• _Extract to read_
[START]

3     Experimental Setup
In this section we describe the tasks, system interfaces and our pre-processing
of the data generated by the experiment.

3.1     Tasks
The experiment includes two search tasks, a focused task and an open task, and
each participant performs both. During the focused task, users were asked to
compile a list of books, each matching a specified criterion. The focused task
contains five sub-tasks, some of which are specific and some are more open:
      Imagine you participate in an experiment at a desert-island for one
      month. There will be no people, no TV, radio or other distraction. The
      only things you are allowed to take with you are 5 books. Please search
      for and add 5 books to your book-bag that you would want to read
      during your stay at the desert-island:
        – Select one book about surviving on a desert island
        – Select one book that will teach you something new
        – Select one book about one of your personal hobbies or interests
        – Select one book that is highly recommended by other users (based
          on user ratings and reviews)
        – Select one book for fun
      Please add a note (in the book-bag) explaining why you selected each of
      the five books.

[END]

• _Excerpted records_
[START]

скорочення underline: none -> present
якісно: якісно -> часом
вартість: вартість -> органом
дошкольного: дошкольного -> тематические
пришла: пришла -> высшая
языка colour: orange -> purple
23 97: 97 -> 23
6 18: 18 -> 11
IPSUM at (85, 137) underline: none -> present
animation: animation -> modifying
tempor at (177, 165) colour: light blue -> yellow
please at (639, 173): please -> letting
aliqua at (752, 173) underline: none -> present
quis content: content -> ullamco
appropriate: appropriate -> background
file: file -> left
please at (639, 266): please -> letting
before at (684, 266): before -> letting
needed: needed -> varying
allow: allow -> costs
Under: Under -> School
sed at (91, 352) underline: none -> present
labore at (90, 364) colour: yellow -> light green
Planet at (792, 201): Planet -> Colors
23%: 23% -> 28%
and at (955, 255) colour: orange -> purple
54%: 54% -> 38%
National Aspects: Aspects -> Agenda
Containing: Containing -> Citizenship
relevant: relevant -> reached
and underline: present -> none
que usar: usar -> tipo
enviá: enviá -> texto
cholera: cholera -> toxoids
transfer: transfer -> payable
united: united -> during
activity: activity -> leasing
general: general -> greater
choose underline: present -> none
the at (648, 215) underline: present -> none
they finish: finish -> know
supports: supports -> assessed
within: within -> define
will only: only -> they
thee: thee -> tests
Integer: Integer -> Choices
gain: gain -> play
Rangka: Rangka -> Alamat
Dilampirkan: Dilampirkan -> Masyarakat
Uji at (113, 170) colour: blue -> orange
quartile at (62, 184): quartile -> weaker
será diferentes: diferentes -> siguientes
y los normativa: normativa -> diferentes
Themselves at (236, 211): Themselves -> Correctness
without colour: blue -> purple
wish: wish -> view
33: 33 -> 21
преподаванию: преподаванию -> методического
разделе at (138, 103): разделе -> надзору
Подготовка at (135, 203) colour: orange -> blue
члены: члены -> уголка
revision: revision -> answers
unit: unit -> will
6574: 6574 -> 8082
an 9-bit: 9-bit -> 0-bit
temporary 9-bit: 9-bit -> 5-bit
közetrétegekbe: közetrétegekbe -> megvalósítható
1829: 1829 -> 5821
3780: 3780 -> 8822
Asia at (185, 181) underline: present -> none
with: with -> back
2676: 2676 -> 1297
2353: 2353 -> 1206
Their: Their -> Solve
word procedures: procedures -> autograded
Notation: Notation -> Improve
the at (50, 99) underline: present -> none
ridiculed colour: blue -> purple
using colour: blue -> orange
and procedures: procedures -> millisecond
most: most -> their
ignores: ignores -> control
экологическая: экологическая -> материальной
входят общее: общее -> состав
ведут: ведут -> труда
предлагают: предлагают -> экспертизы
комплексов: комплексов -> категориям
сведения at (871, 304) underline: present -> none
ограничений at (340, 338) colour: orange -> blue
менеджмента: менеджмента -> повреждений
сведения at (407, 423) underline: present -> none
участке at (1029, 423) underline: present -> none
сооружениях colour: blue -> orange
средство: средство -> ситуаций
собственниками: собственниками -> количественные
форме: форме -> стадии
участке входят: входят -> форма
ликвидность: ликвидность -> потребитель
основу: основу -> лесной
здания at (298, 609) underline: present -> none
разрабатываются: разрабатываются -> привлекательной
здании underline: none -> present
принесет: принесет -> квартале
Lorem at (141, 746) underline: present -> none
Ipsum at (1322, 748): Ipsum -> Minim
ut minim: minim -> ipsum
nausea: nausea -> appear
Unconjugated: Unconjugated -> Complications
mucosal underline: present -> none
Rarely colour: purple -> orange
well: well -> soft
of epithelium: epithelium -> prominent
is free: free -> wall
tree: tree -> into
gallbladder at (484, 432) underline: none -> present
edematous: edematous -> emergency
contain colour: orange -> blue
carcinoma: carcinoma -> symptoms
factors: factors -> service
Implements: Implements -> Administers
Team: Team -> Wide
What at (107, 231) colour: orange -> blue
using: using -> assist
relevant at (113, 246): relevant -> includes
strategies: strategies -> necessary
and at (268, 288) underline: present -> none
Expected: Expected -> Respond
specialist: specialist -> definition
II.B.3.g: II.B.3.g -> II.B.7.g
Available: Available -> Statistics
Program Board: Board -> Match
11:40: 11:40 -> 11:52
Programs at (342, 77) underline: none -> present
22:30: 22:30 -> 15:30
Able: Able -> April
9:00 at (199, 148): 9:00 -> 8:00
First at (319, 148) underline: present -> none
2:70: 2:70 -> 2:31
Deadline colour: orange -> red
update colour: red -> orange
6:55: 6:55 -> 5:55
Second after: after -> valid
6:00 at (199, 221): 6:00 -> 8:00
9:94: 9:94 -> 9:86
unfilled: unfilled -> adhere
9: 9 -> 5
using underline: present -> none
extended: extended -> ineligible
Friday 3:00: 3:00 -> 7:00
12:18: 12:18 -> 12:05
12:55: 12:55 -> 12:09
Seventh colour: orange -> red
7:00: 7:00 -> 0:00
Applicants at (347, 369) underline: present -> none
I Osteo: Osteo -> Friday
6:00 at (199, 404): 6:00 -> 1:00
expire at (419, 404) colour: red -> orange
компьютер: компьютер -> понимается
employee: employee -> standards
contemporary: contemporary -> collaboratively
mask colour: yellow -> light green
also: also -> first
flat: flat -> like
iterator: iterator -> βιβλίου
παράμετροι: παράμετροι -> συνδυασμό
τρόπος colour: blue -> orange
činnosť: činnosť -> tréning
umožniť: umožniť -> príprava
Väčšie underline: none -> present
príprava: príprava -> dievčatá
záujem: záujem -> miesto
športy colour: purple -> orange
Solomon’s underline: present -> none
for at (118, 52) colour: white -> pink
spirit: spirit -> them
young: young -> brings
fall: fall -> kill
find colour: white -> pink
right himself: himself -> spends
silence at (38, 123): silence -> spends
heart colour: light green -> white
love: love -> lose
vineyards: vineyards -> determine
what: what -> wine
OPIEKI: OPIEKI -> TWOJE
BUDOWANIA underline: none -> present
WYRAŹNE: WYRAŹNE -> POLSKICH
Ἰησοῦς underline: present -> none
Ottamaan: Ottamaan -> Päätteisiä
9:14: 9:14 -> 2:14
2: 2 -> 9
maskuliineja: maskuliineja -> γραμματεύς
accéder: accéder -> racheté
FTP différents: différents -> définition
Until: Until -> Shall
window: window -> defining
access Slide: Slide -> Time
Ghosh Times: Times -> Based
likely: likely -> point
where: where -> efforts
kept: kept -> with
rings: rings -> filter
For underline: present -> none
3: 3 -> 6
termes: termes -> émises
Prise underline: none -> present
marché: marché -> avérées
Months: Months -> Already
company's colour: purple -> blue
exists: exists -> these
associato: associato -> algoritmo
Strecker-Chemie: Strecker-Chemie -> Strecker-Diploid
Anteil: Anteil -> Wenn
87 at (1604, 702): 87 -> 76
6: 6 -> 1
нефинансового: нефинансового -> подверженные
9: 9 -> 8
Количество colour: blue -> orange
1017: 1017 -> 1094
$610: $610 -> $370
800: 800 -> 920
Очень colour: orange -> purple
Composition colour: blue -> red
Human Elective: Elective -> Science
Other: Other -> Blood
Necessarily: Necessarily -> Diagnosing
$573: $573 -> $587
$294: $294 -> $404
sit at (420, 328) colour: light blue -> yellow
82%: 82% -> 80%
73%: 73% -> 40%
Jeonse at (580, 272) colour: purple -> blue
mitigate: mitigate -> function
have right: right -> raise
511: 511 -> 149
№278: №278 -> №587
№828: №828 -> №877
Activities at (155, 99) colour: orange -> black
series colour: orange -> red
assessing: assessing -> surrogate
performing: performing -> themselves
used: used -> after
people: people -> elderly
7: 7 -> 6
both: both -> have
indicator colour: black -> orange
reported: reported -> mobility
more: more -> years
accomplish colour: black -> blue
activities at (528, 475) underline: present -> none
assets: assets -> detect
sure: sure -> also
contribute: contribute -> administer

[END]

• _Goals_
1. In the experimental setup passage, how many sub-tasks does the focused task contain?
2. Carry on the experimental setup passage from the point where it stops.

• _Task-by-task outputs_
1. Five.

2.
The open task is derived from the non-goal task used in the iCHiC task at CLEF
2013 [9], which allows participants to come up with their own goals and sub-
tasks. During the open task users could explore the collection based on their
own interests, for as long as they wanted:
      Imagine you are waiting to meet a friend in a coffee shop or pub or the
      airport or your office. While waiting, you come across this website and
      explore it looking for any book that you find interesting, or engaging
      or relevant. Explore anything you wish until you are completely and
      utterly bored. When you find something interesting, add it to the book-
      bag. Please add a note (in the book-bag) explaining why you selected
      each of the books.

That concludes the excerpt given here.